## [SET PROBLEM]
Identify each line of the records that contains the string "roll" and copy those lines in full.

■ ■ ■ ■ ■

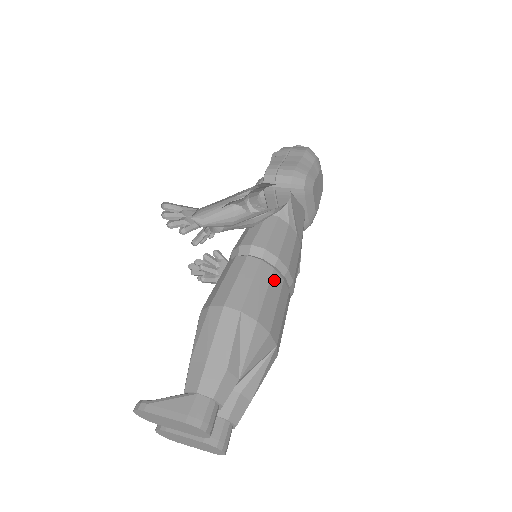
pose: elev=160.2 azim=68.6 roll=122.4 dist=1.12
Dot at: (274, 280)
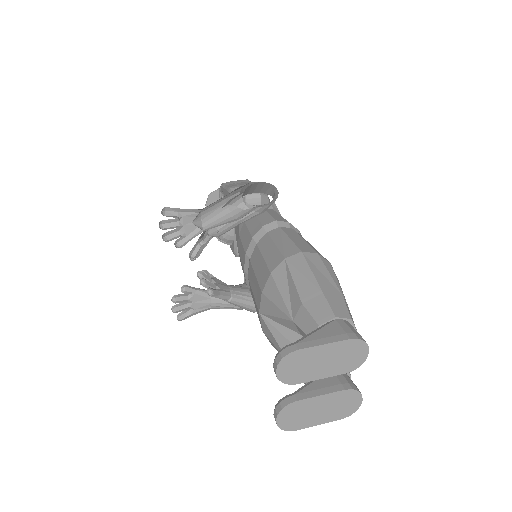
Dot at: occluded
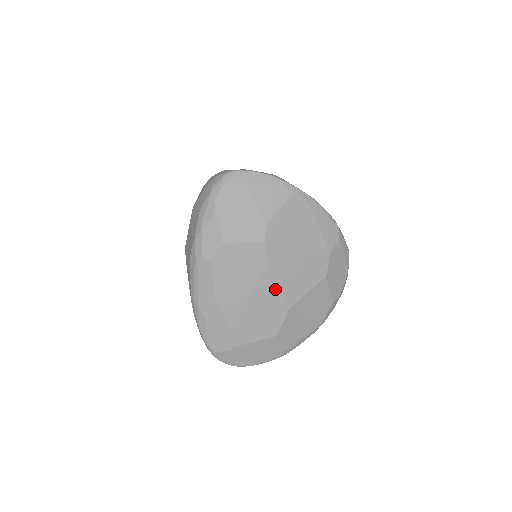
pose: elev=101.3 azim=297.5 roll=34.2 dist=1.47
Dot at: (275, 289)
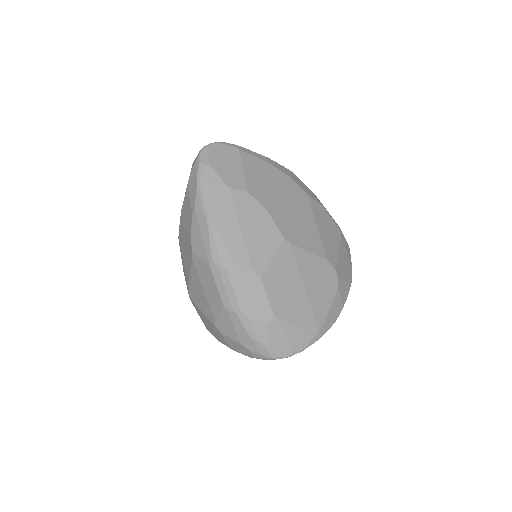
Dot at: occluded
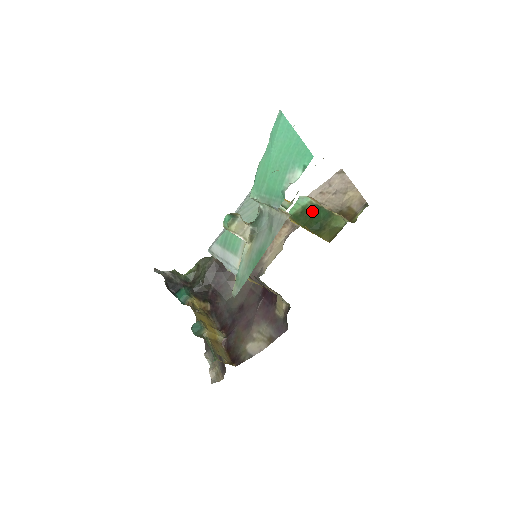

■ ■ ■ ■ ■

## [SOLUTION TO THIS TASK]
pose: elev=160.2 azim=68.6 roll=122.4 dist=1.12
pose: elev=101.3 azim=297.5 roll=34.2 dist=1.47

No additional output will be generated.